Hifi international est même allée un peu plus loin et a surfé sur l’engouement suscité par ces appareils pour proposer un appareil sous sa marque propre: Essentiel B. «Ce sont des produits qui sont censés correspondre à un usage essentiel à un prix toujours mieux placé que les trois acteurs principaux du marché que sont Ninja, Moulinex et Philips. 

Au-delà de l’appareil en lui-même, tout un marché annexe s’est développé, intégrant de plus en plus de livres de cuisine avec des recettes adaptées et des objets tels que des moules compatibles pour des recettes plus élaborées. Et le marché a encore de beaux jours devant lui selon les deux professionnels. «Il y a encore de belles années avec des technologies qui continuent d’avancer. Une fois que le taux d’équipement (ndlr environ 50% actuellement) sera arrivé à un certain point, il y aura sans doute un ralentissement du volume de vente mais viendra ensuite le marché de remplacement.

De plus, les technologiques continuent à avancer. Aujourd’hui de nouvelles fonctionnalités s’ajoutent comme la cuisson vapeur. Nous aurons aussi de plus en plus de connectivité dans ces appareils, permettant une connexion avec son smartphone pour personnaliser des recettes, ou à distance», projette Alexandre Hatterer. 

Il est aussi à prévoir que l’IA s’invite aussi dans ces appareils de cuisine.

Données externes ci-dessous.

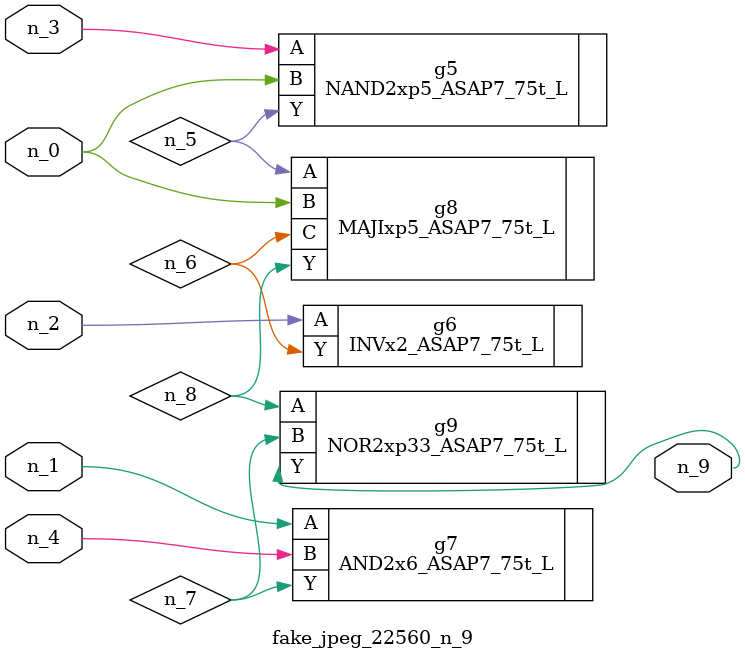
<source format=v>
module fake_jpeg_22560_n_9 (n_3, n_2, n_1, n_0, n_4, n_9);

input n_3;
input n_2;
input n_1;
input n_0;
input n_4;

output n_9;

wire n_8;
wire n_6;
wire n_5;
wire n_7;

NAND2xp5_ASAP7_75t_L g5 ( 
.A(n_3),
.B(n_0),
.Y(n_5)
);

INVx2_ASAP7_75t_L g6 ( 
.A(n_2),
.Y(n_6)
);

AND2x6_ASAP7_75t_L g7 ( 
.A(n_1),
.B(n_4),
.Y(n_7)
);

MAJIxp5_ASAP7_75t_L g8 ( 
.A(n_5),
.B(n_0),
.C(n_6),
.Y(n_8)
);

NOR2xp33_ASAP7_75t_L g9 ( 
.A(n_8),
.B(n_7),
.Y(n_9)
);


endmodule
</source>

Par exemple, le modèle ChefMaker 2 de Dreo présenté au dernier CES de Las Vegas utilise l’IA pour convertir des recettes traditionnelles en recettes adaptées pour cet appareil. Le concept de gamification sera également de plus en plus pris en compte par les fabricants pour offrir des produits qui répondent aux besoins des clients et surtout titillent leur curiosité. On peut par exemple imaginer l’ajout de commandes vocales ou encore la possibilité d’intégrer un coach virtuel pour accompagner l’utilisateur dans la prise en main de l’appareil. 

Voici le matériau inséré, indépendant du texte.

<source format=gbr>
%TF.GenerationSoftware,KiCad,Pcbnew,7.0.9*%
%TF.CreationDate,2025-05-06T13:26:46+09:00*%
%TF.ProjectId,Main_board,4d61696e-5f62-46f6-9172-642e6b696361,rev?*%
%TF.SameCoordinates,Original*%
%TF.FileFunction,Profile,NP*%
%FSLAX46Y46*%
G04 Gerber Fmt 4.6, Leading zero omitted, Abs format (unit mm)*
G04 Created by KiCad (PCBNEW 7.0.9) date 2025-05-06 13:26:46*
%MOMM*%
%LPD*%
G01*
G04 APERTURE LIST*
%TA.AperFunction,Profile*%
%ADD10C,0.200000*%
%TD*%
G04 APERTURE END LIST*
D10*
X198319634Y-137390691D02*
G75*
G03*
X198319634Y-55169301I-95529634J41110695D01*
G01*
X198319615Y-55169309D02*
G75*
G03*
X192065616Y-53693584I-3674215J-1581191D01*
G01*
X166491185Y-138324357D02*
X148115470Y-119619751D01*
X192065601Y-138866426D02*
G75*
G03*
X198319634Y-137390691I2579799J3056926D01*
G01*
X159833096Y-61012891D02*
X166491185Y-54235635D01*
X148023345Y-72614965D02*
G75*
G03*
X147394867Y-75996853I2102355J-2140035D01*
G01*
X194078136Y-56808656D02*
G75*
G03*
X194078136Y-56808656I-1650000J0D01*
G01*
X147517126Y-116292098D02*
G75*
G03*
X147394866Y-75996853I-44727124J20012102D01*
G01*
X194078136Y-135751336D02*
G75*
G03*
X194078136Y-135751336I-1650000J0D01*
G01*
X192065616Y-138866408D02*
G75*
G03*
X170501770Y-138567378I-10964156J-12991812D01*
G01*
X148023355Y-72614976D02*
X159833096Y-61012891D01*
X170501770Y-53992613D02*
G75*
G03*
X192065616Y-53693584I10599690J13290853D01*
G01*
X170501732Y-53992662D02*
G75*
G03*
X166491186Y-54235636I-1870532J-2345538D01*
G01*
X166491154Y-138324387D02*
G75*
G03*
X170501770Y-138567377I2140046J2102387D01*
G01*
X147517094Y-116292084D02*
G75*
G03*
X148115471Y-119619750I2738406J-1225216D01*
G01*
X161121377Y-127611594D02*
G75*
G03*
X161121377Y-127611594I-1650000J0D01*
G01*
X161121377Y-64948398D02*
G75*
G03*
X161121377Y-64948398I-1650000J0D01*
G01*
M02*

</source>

Une quarantaine de livres sont aussi proposés, à la Fnac à Hamilius, signe de l’engouement, après l’achat… pour l’utilisation de ces appareils. (Photo: Maison Moderne)

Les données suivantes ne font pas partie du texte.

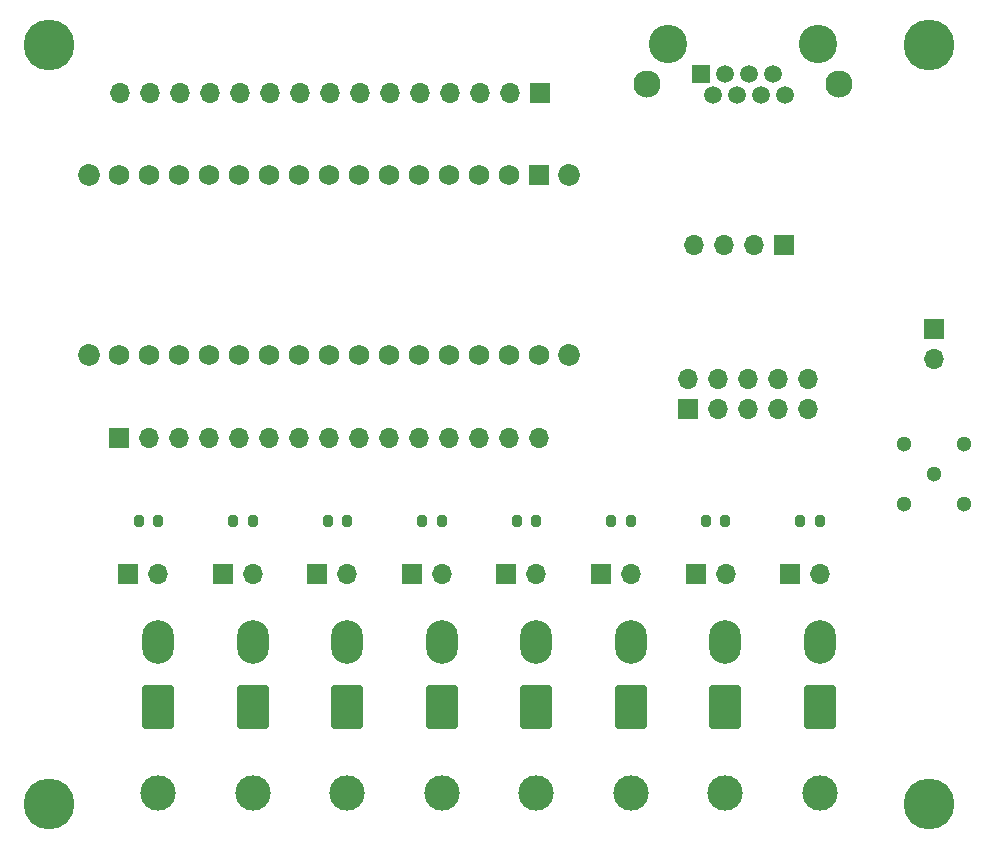
<source format=gbr>
%TF.GenerationSoftware,KiCad,Pcbnew,(6.0.1-0)*%
%TF.CreationDate,2022-11-29T12:21:40+01:00*%
%TF.ProjectId,nano_board,6e616e6f-5f62-46f6-9172-642e6b696361,rev?*%
%TF.SameCoordinates,Original*%
%TF.FileFunction,Soldermask,Top*%
%TF.FilePolarity,Negative*%
%FSLAX46Y46*%
G04 Gerber Fmt 4.6, Leading zero omitted, Abs format (unit mm)*
G04 Created by KiCad (PCBNEW (6.0.1-0)) date 2022-11-29 12:21:40*
%MOMM*%
%LPD*%
G01*
G04 APERTURE LIST*
G04 Aperture macros list*
%AMRoundRect*
0 Rectangle with rounded corners*
0 $1 Rounding radius*
0 $2 $3 $4 $5 $6 $7 $8 $9 X,Y pos of 4 corners*
0 Add a 4 corners polygon primitive as box body*
4,1,4,$2,$3,$4,$5,$6,$7,$8,$9,$2,$3,0*
0 Add four circle primitives for the rounded corners*
1,1,$1+$1,$2,$3*
1,1,$1+$1,$4,$5*
1,1,$1+$1,$6,$7*
1,1,$1+$1,$8,$9*
0 Add four rect primitives between the rounded corners*
20,1,$1+$1,$2,$3,$4,$5,0*
20,1,$1+$1,$4,$5,$6,$7,0*
20,1,$1+$1,$6,$7,$8,$9,0*
20,1,$1+$1,$8,$9,$2,$3,0*%
G04 Aperture macros list end*
%ADD10C,4.300000*%
%ADD11RoundRect,0.200000X0.200000X0.275000X-0.200000X0.275000X-0.200000X-0.275000X0.200000X-0.275000X0*%
%ADD12R,1.700000X1.700000*%
%ADD13O,1.700000X1.700000*%
%ADD14C,3.250000*%
%ADD15R,1.500000X1.500000*%
%ADD16C,1.500000*%
%ADD17C,2.300000*%
%ADD18C,3.000000*%
%ADD19RoundRect,0.250001X1.099999X1.599999X-1.099999X1.599999X-1.099999X-1.599999X1.099999X-1.599999X0*%
%ADD20O,2.700000X3.700000*%
%ADD21C,1.300000*%
%ADD22C,1.850000*%
%ADD23C,1.727200*%
%ADD24R,1.727200X1.727200*%
G04 APERTURE END LIST*
D10*
%TO.C,REF\u002A\u002A*%
X94750000Y-110000000D03*
%TD*%
D11*
%TO.C,R4*%
X136000000Y-86000000D03*
X134350000Y-86000000D03*
%TD*%
%TO.C,R2*%
X120000000Y-86000000D03*
X118350000Y-86000000D03*
%TD*%
%TO.C,R0*%
X104000000Y-86000000D03*
X102350000Y-86000000D03*
%TD*%
%TO.C,R3*%
X128000000Y-86000000D03*
X126350000Y-86000000D03*
%TD*%
D12*
%TO.C,NTC6-Pin0*%
X149500000Y-90525000D03*
D13*
X152040000Y-90525000D03*
%TD*%
D14*
%TO.C,J0*%
X147150000Y-45600000D03*
X159850000Y-45600000D03*
D15*
X149940000Y-48140000D03*
D16*
X150956000Y-49920000D03*
X151972000Y-48140000D03*
X152988000Y-49920000D03*
X154004000Y-48140000D03*
X155020000Y-49920000D03*
X156036000Y-48140000D03*
X157052000Y-49920000D03*
D17*
X145370000Y-49030000D03*
X161630000Y-49030000D03*
%TD*%
D12*
%TO.C,I2C-Pins0*%
X156980000Y-62600000D03*
D13*
X154440000Y-62600000D03*
X151900000Y-62600000D03*
X149360000Y-62600000D03*
%TD*%
D11*
%TO.C,R1*%
X112000000Y-86000000D03*
X110350000Y-86000000D03*
%TD*%
D12*
%TO.C,Freq_Pins0*%
X169700000Y-69760000D03*
D13*
X169700000Y-72300000D03*
%TD*%
D12*
%TO.C,ArdTopPins0*%
X136283000Y-49750000D03*
D13*
X133743000Y-49750000D03*
X131203000Y-49750000D03*
X128663000Y-49750000D03*
X126123000Y-49750000D03*
X123583000Y-49750000D03*
X121043000Y-49750000D03*
X118503000Y-49750000D03*
X115963000Y-49750000D03*
X113423000Y-49750000D03*
X110883000Y-49750000D03*
X108343000Y-49750000D03*
X105803000Y-49750000D03*
X103263000Y-49750000D03*
X100723000Y-49750000D03*
%TD*%
D18*
%TO.C,NTC5*%
X144000000Y-109025000D03*
D19*
X144000000Y-101725000D03*
D20*
X144000000Y-96225000D03*
%TD*%
D11*
%TO.C,R6*%
X152000000Y-86000000D03*
X150350000Y-86000000D03*
%TD*%
D21*
%TO.C,J2*%
X169710000Y-82060000D03*
X172250000Y-79520000D03*
X167170000Y-79520000D03*
X167170000Y-84600000D03*
X172250000Y-84600000D03*
%TD*%
D12*
%TO.C,NTC7-Pin0*%
X157460000Y-90525000D03*
D13*
X160000000Y-90525000D03*
%TD*%
D22*
%TO.C,XA0*%
X98150000Y-56708000D03*
X138790000Y-56708000D03*
X138790000Y-71948000D03*
X98150000Y-71948000D03*
D23*
X103230000Y-71948000D03*
X128630000Y-71948000D03*
X108310000Y-71948000D03*
X110850000Y-71948000D03*
X113390000Y-71948000D03*
X115930000Y-71948000D03*
X118470000Y-71948000D03*
X121010000Y-71948000D03*
X123550000Y-71948000D03*
X126090000Y-71948000D03*
X105770000Y-71948000D03*
X133710000Y-56708000D03*
D24*
X136250000Y-56708000D03*
D23*
X126090000Y-56708000D03*
X123550000Y-56708000D03*
X121010000Y-56708000D03*
X118470000Y-56708000D03*
X115930000Y-56708000D03*
X113390000Y-56708000D03*
X110850000Y-56708000D03*
X108310000Y-56708000D03*
X105770000Y-56708000D03*
X103230000Y-56708000D03*
X100690000Y-56708000D03*
X100690000Y-71948000D03*
X128630000Y-56708000D03*
X133710000Y-71948000D03*
X131170000Y-56708000D03*
X131170000Y-71948000D03*
X136250000Y-71948000D03*
%TD*%
D18*
%TO.C,NTC0*%
X104000000Y-109050000D03*
D19*
X104000000Y-101750000D03*
D20*
X104000000Y-96250000D03*
%TD*%
D10*
%TO.C,REF\u002A\u002A*%
X94750000Y-45750000D03*
%TD*%
D12*
%TO.C,NTC3-Pin0*%
X125460000Y-90525000D03*
D13*
X128000000Y-90525000D03*
%TD*%
D11*
%TO.C,R5*%
X144000000Y-86000000D03*
X142350000Y-86000000D03*
%TD*%
D12*
%TO.C,J1*%
X148825000Y-76505000D03*
D13*
X148825000Y-73965000D03*
X151365000Y-76505000D03*
X151365000Y-73965000D03*
X153905000Y-76505000D03*
X153905000Y-73965000D03*
X156445000Y-76505000D03*
X156445000Y-73965000D03*
X158985000Y-76505000D03*
X158985000Y-73965000D03*
%TD*%
D18*
%TO.C,NTC6*%
X152000000Y-109050000D03*
D19*
X152000000Y-101750000D03*
D20*
X152000000Y-96250000D03*
%TD*%
D10*
%TO.C,REF\u002A\u002A*%
X169250000Y-45750000D03*
%TD*%
%TO.C,REF\u002A\u002A*%
X169250000Y-110000000D03*
%TD*%
D18*
%TO.C,NTC4*%
X136000000Y-109025000D03*
D19*
X136000000Y-101725000D03*
D20*
X136000000Y-96225000D03*
%TD*%
D18*
%TO.C,NTC2*%
X120000000Y-109050000D03*
D19*
X120000000Y-101750000D03*
D20*
X120000000Y-96250000D03*
%TD*%
D18*
%TO.C,NTC3*%
X128000000Y-109025000D03*
D19*
X128000000Y-101725000D03*
D20*
X128000000Y-96225000D03*
%TD*%
D18*
%TO.C,NTC7*%
X160000000Y-109025000D03*
D19*
X160000000Y-101725000D03*
D20*
X160000000Y-96225000D03*
%TD*%
D18*
%TO.C,NTC1*%
X112000000Y-109025000D03*
D19*
X112000000Y-101725000D03*
D20*
X112000000Y-96225000D03*
%TD*%
D12*
%TO.C,NTC5-Pin0*%
X141500000Y-90525000D03*
D13*
X144040000Y-90525000D03*
%TD*%
D12*
%TO.C,NTC0-Pin0*%
X101460000Y-90525000D03*
D13*
X104000000Y-90525000D03*
%TD*%
D11*
%TO.C,R7*%
X160000000Y-86000000D03*
X158350000Y-86000000D03*
%TD*%
D12*
%TO.C,NTC4-Pin0*%
X133460000Y-90525000D03*
D13*
X136000000Y-90525000D03*
%TD*%
D12*
%TO.C,NTC1-Pin0*%
X109460000Y-90525000D03*
D13*
X112000000Y-90525000D03*
%TD*%
D12*
%TO.C,ArdNanoBotPins0*%
X100670000Y-79000000D03*
D13*
X103210000Y-79000000D03*
X105750000Y-79000000D03*
X108290000Y-79000000D03*
X110830000Y-79000000D03*
X113370000Y-79000000D03*
X115910000Y-79000000D03*
X118450000Y-79000000D03*
X120990000Y-79000000D03*
X123530000Y-79000000D03*
X126070000Y-79000000D03*
X128610000Y-79000000D03*
X131150000Y-79000000D03*
X133690000Y-79000000D03*
X136230000Y-79000000D03*
%TD*%
D12*
%TO.C,NTC2-Pin0*%
X117460000Y-90525000D03*
D13*
X120000000Y-90525000D03*
%TD*%
M02*

</source>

Une quarantaine de livres sont aussi proposés, à la Fnac à Hamilius, signe de l’engouement, après l’achat… pour l’utilisation de ces appareils. (Photo: Maison Moderne)

L’engouement pour les airfryers ne réjouit pas que les estomacs des cuisiniers pressés: plus d’une quarantaine de livres sont proposés à la Fnac, par exemple, parfois des fabricants directement, face à la nécessité de trouver des recettes, au de-là des guides d’utilisation. Et là encore, il faut savoir décoder qui sait parler des airfryers!